This is an important question as we begin to migrate toward personal caching / aggregating relays at home that bootstrap by backfilling, and could be accused of crawling

Reply to this note

Please Login to reply.

Discussion

I don’t have a clear answer to this yet and I don’t have any issues with someone opening 1 or 2 websocket connections and requesting lots of events. I am only taking action against the worst offenders right now. I’m seeing some making thousands of connection requests in one burst. We saw one crawler attempting to request 200gb worth of (duplicate) events every day.

We are trying to come up with good rate limiting numbers that also don’t disrupt some of the more spammy clients…hope that improves too!

A unique problem we (nostr.wine) have is crawlers are considering every filter.nostr.wine/npub a unique relay. There is generally no purpose for an aggregator/crawler to get events from filter.nostr.wine anyway as they are all duplicates of big public relays and can be filtered for a specific pubkey depending on your request (it’s an aggregator).

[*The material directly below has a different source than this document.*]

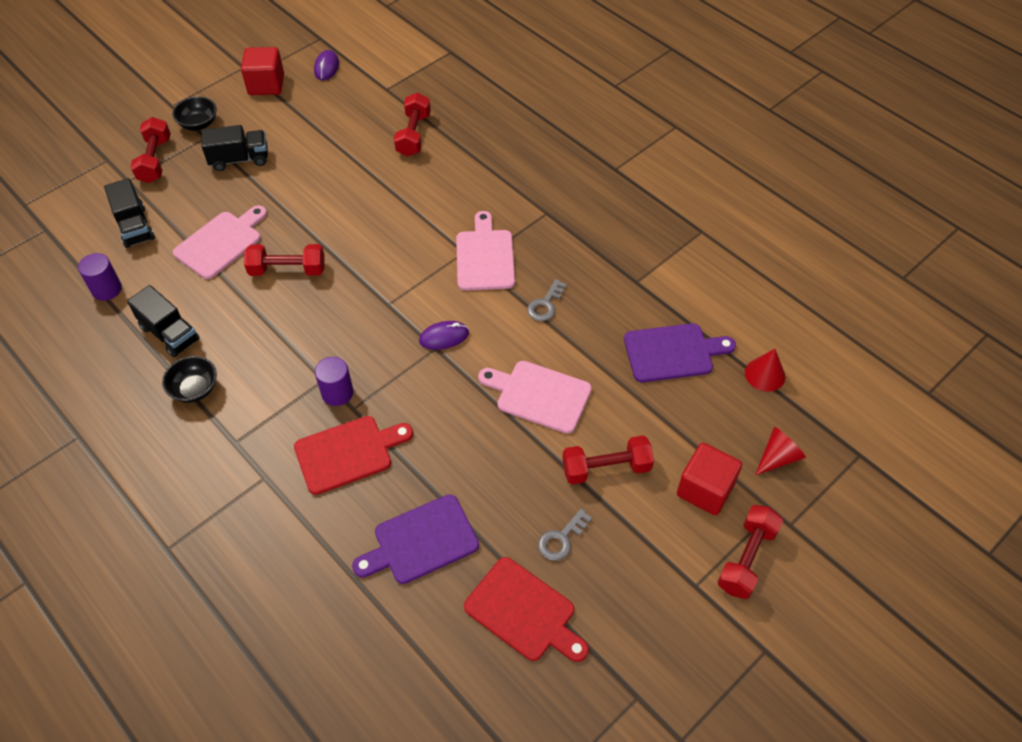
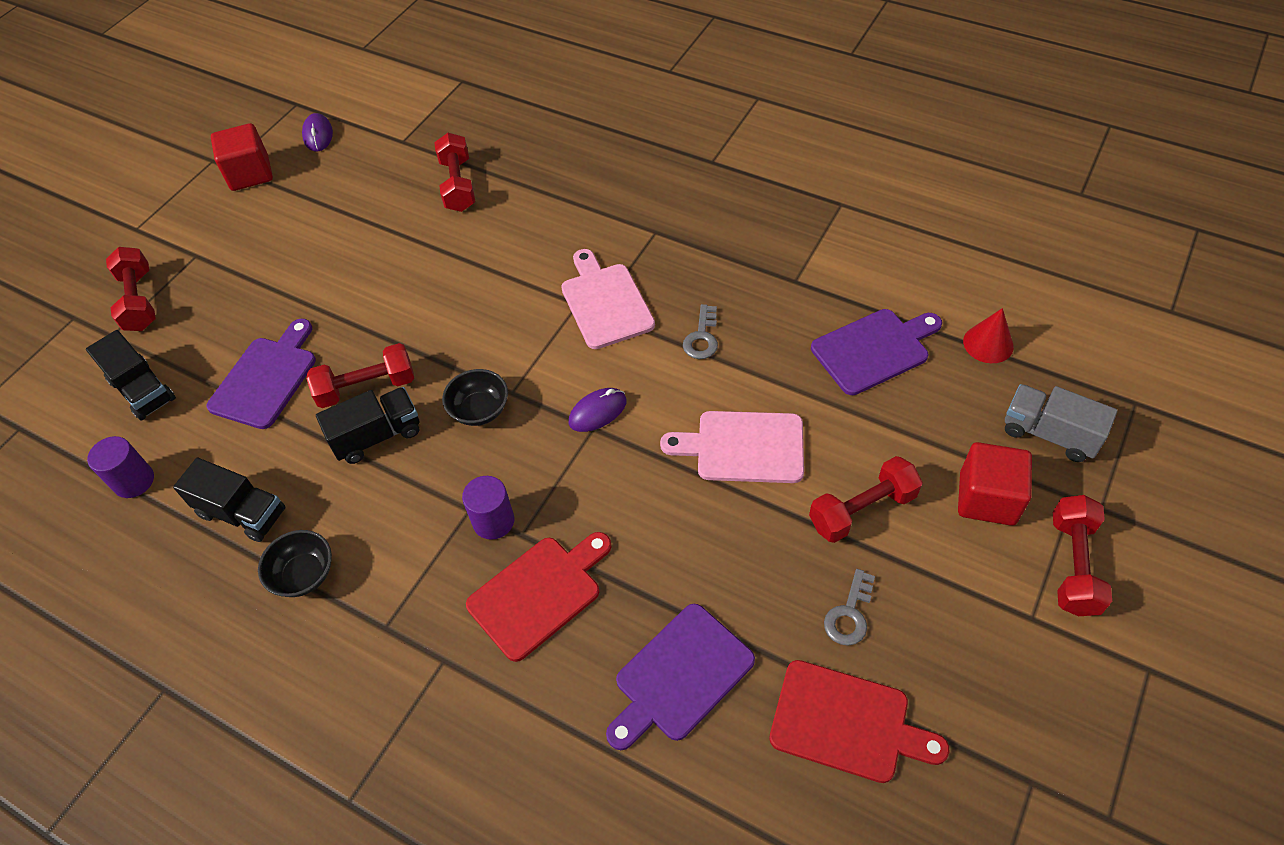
camera: 15 degrees left, 0 degrees up
(199, 124) = (180, 242): black bowl -> black bowl (479, 410)
(221, 242) = (266, 378): pink cutting board -> purple cutting board
(239, 159) = (250, 270): black truck -> black truck (377, 436)
(778, 457) = (1049, 434): red cone -> grey truck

Out of curiosity, do every https://filter.nostr.wine/npub relay publish the same metadata (NIP-11)?

Or are some crawlers not making use of the relays metadata?

Yes, they all return the same filter.nostr.wine relay metadata.

So, a first step would be to educate the crawlers to get and use the relays metadata.

And later we can define allowed limits over there.

Do you know which crawler is misbehaving like that in order to ask it to properly use the metadata to identify uniquely your relays?